ASSIGNMENT: Below are records to be transcribed exactly; any pictures should be left out.

Records drawn from a dataset:
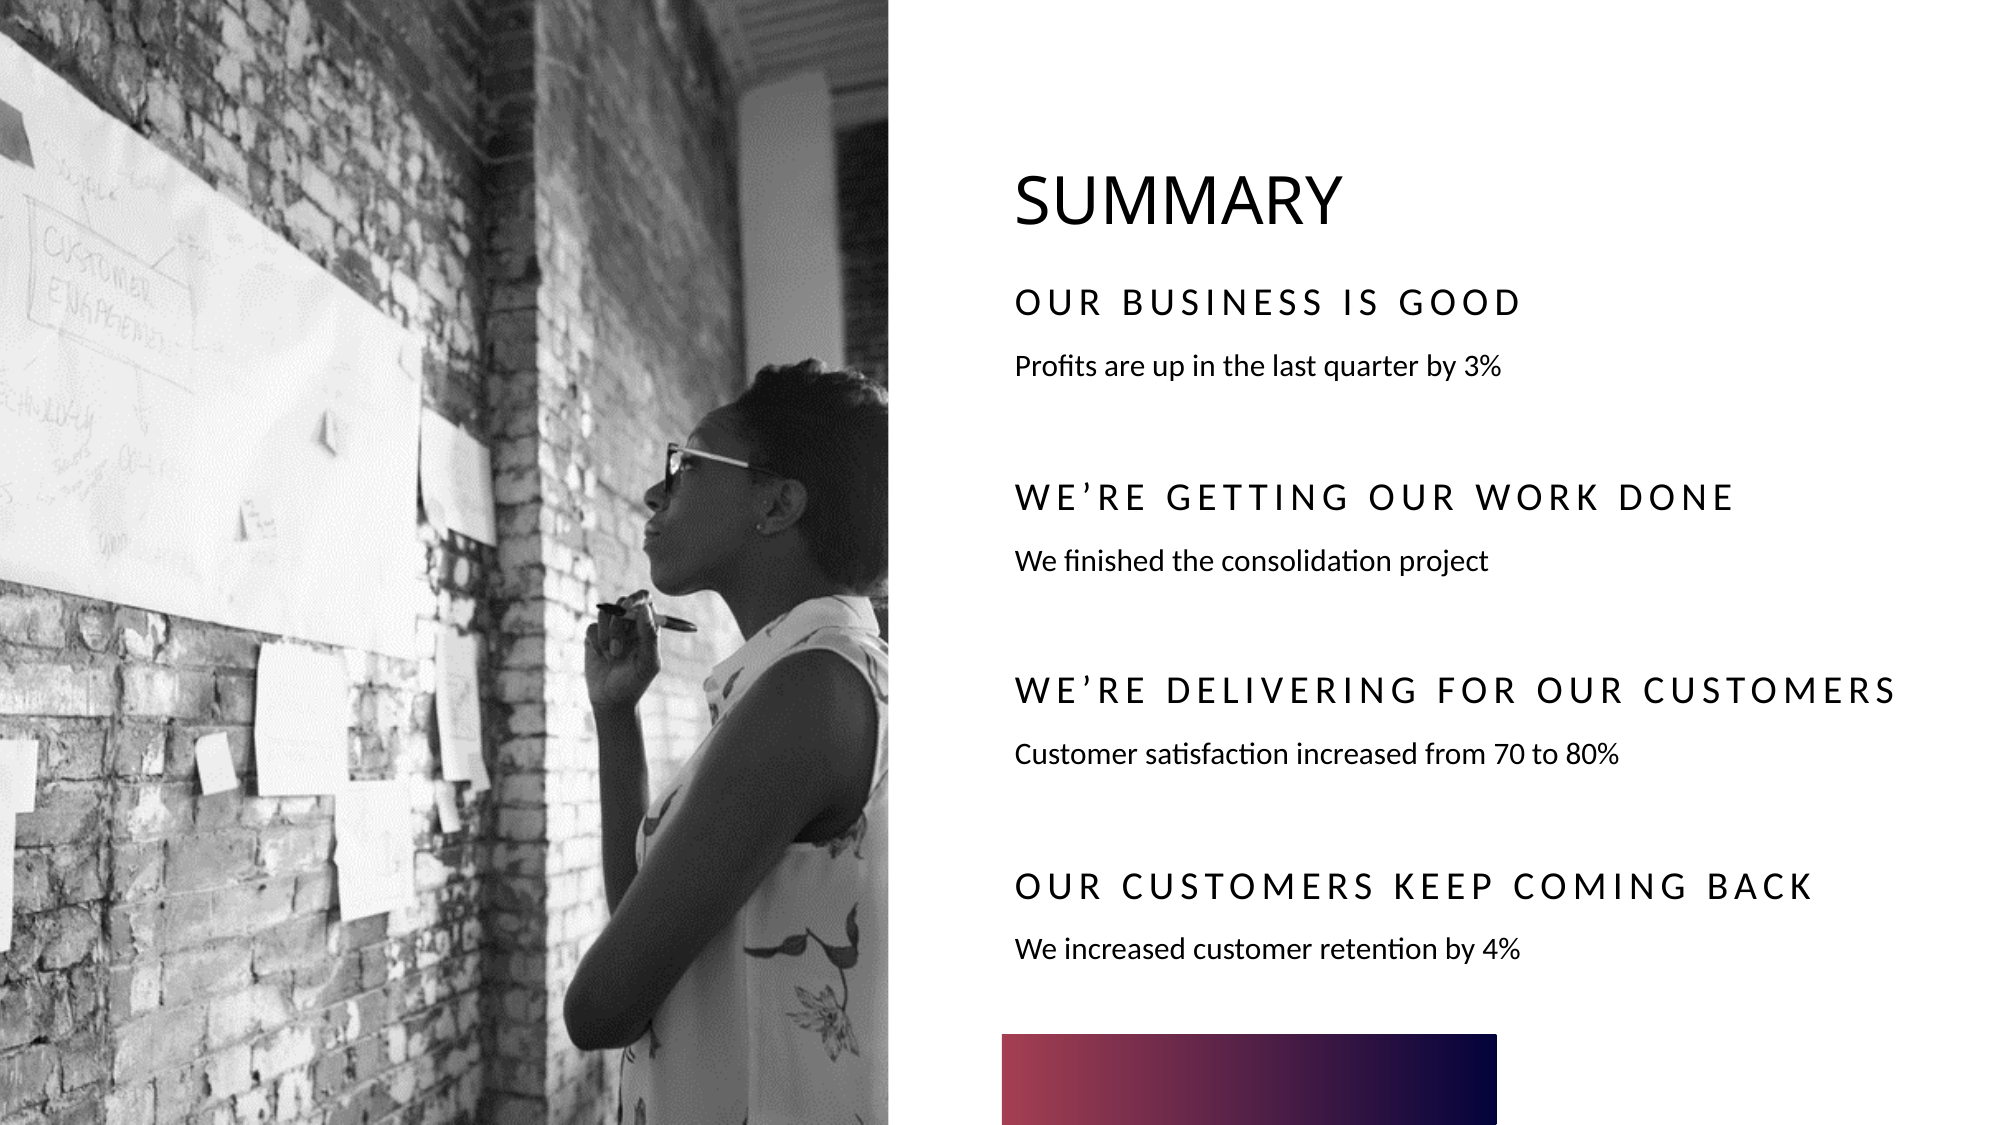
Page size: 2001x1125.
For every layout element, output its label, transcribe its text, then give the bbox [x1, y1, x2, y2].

list WE’RE GETTING OUR WORK DONE [999, 463, 1968, 524]
picture [0, 0, 889, 1125]
list WE’RE DELIVERING FOR OUR CUSTOMERS [999, 656, 1968, 717]
list We finished the consolidation project [999, 539, 1968, 631]
list Customer satisfaction increased from 70 to 80% [999, 733, 1968, 825]
list OUR CUSTOMERS KEEP COMING BACK [999, 852, 1968, 912]
title Summary [999, 28, 1968, 246]
list Profits are up in the last quarter by 3% [999, 344, 1968, 436]
list OUR BUSINESS IS GOOD [999, 268, 1968, 329]
list We increased customer retention by 4% [999, 928, 1968, 1020]
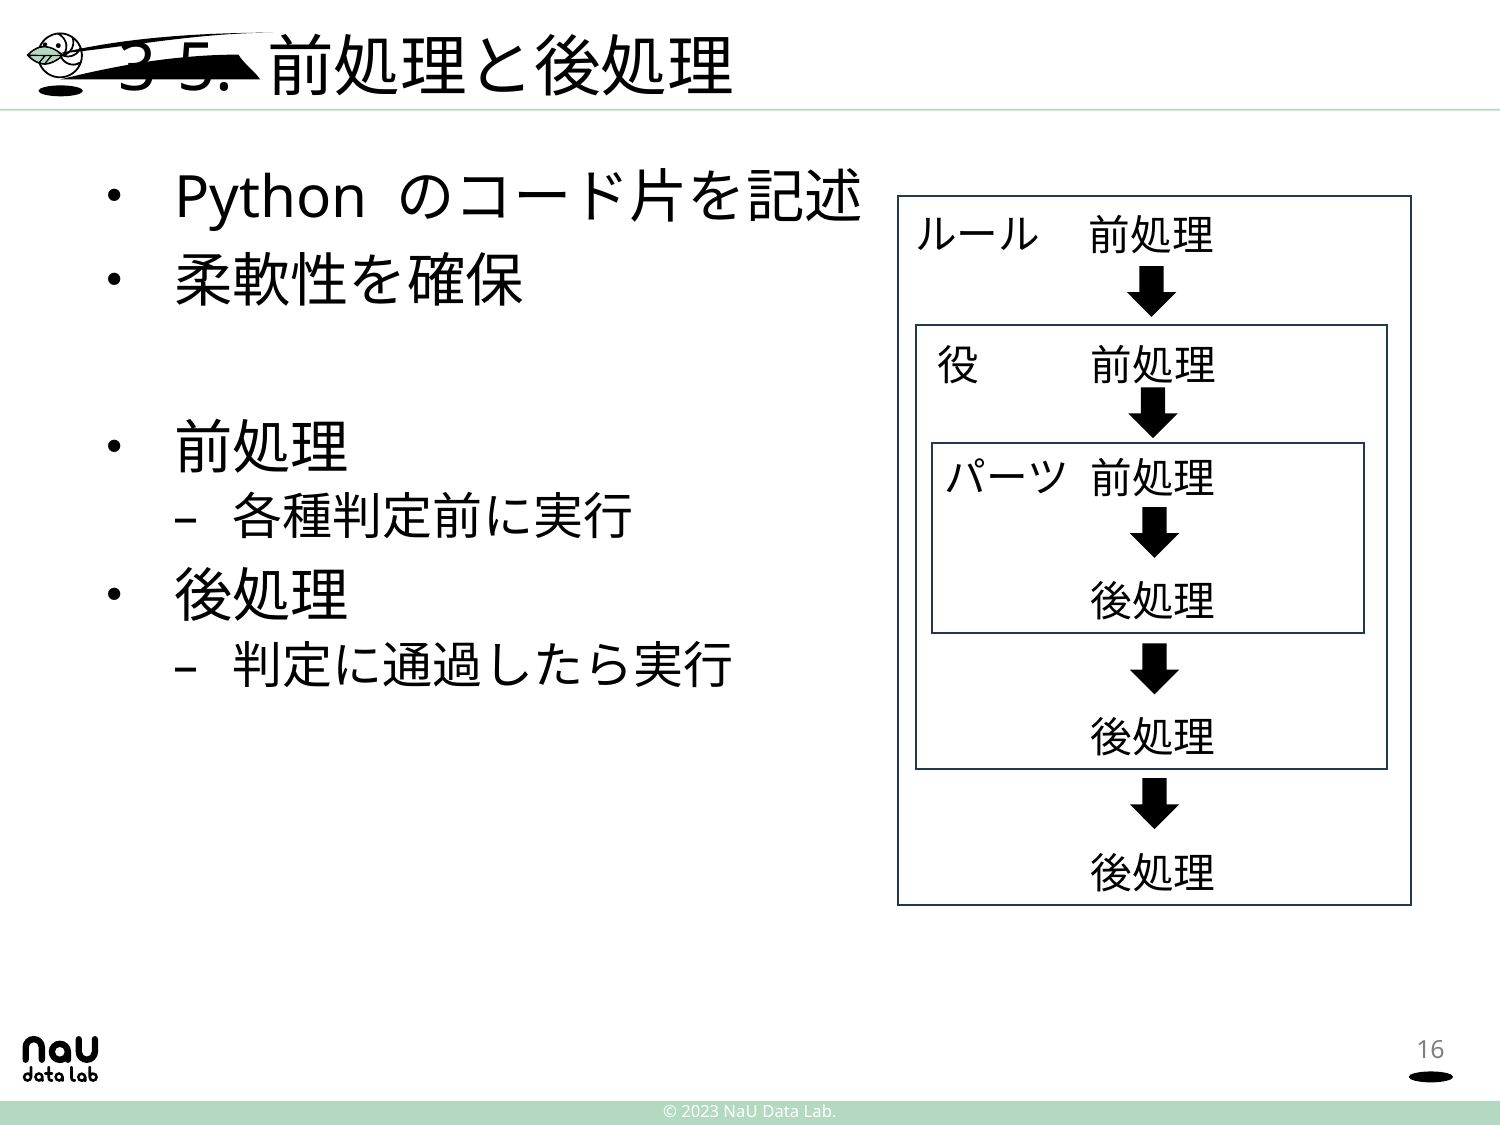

WRITTEN REPLY:
Page size: 2001x1125.
For every layout element, output its label, transcribe its text, then give the bbox [x1, y1, x2, y2].

list WE’RE GETTING OUR WORK DONE [999, 463, 1968, 524]
picture [0, 0, 889, 1125]
list WE’RE DELIVERING FOR OUR CUSTOMERS [999, 656, 1968, 717]
list We finished the consolidation project [999, 539, 1968, 631]
list Customer satisfaction increased from 70 to 80% [999, 733, 1968, 825]
list OUR CUSTOMERS KEEP COMING BACK [999, 852, 1968, 912]
title Summary [999, 28, 1968, 246]
list Profits are up in the last quarter by 3% [999, 344, 1968, 436]
list OUR BUSINESS IS GOOD [999, 268, 1968, 329]
list We increased customer retention by 4% [999, 928, 1968, 1020]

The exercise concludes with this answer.